Amerykański koncern Cargill oskarżył polski rząd, że naraził go na wielomilionowe straty. Ministrowie nie wiedzą co z tym fantem zrobić. Sprawę przejął Jerzy Hausner, minister gospodarki, pracy i polityki społecznej.
Amerykańska firma, której jedyna polska fabryka znajduje się w Bielanach
Wrocławskich oskarża Polskę, że niekorzystnie dla niej wynegocjowała limity
produkcji izoglukozy. Zaczną one obowiązywać po naszym wejściu do Unii
Europejskiej. To będzie kosztować przedsiębiorstwo 130 milionów dolarów. Firma
chce, by sprawą zajął się międzynarodowy sąd arbitrażowy. O konflikcie
napisaliśmy jako pierwsi miesiąc temu. Do dzisiaj nie ma jednak konkretnego
stanowiska rządu w tej sprawie. Nie wiadomo, czy Rada Ministrów będzie dążyła do
polubownego rozwiązania sporu, czy zdecyduje się na postępowanie
arbitrażowe.
Cargill jest największym odbiorcą pszenicy od rolników z
Dolnego Śląska i Opolszczyzny. Do zeszłego roku skupował 300 ton ziarna rocznie.
Wytwarza z niej izoglukozę - słodzik dodawany do napojów i dżemów. Jedyna polska
fabryka koncernu znajduje się w Bielanach Wrocławskich. Jej budowa kosztowała
ponad 90 milionów dolarów. Dziś zatrudnia prawie 140 osób.
Produkcja
izoglukozy pod Wrocławiem podratowała więc sytuację dolnośląskich rolników. Ale
tylko do czasu. Problemy zaczęły pojawiać się w zeszłym roku. Wynik negocjacji
polskiego rządu z Unią Europejską, które dotyczyły także limitów produkcji
izoglukozy w Polsce, nie okazał się korzystny dla Cargilla. Ustalono, że Polska
będzie mogła wytwarzać tylko 27 tysięcy ton tego słodzika rocznie. Tymczasem
zapotrzebowanie na izoglukozę sięga 120 tysięcy ton.

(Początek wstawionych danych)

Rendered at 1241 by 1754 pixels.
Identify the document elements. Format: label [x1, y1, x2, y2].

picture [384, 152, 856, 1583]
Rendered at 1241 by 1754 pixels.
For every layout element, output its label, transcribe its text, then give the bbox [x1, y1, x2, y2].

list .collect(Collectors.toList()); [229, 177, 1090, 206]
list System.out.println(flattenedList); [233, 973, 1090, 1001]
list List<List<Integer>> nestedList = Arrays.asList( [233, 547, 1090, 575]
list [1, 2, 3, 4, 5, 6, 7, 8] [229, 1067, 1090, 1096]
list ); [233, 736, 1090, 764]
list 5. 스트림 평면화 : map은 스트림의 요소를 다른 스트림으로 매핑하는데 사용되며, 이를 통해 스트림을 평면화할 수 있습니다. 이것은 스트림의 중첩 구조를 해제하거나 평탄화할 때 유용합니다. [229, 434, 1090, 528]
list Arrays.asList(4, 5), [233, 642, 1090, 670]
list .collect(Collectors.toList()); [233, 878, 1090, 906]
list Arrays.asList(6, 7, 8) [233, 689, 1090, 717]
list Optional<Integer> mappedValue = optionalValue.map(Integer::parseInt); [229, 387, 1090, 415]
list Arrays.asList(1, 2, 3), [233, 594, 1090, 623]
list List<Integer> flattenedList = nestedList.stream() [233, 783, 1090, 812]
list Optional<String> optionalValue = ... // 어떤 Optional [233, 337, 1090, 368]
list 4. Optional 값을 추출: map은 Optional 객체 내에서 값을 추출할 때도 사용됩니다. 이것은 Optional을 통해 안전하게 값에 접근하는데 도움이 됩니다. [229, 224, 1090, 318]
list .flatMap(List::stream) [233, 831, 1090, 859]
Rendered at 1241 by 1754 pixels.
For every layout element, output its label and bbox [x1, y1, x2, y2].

Na taki wynik negocjacji z Unią Cargill zareagował ostro. Już w lutym w piśmie przekazanym do Kancelarii Prezesa Rady Ministrów poinformował o istnieniu sporu inwestycyjnego z Polską. Napisano w nim, że przyznane limity są niższe od zdolności produkcyjnych firmy o 57,8 tys. ton co - zdaniem firmy - jest równoznaczne z wywłaszczeniem. Skutki finansowe mają być ogromne. Cargill szacuje, że straci 130 milionów dolarów.
Koncern chce teraz doprowadzić do rozstrzygnięcia sporu w drodze arbitrażu. Pozwalają je na to przepisy traktatu o stosunkach handlowych i gospodarczych zawartego miedzy Polską a USA. Jak zareaguje nasze państwo? Sprawa po raz pierwszy trafiła pod obrady rządu miesiąc temu. Wówczas zaproponowano powołanie zespołu międzyresortowego, w skład którego weszli przedstawiciele Ministerstwa Gospodarki Pracy i Polityki Społecznej, Ministerstwa Rolnictwa i Rozwoju Wsi i Ministerstwa Spraw Zagranicznych. Ten jednak nie przedstawił konkretnych rozwiązań. Rada Ministrów zadecydowała wczoraj, że sprawą zajmie się grupa ministrów gospodarki i rolnictwa pod przewodnictwem Jerzego Hausnera – powiedział "Słowu" Michał Tober, rzecznik rządu.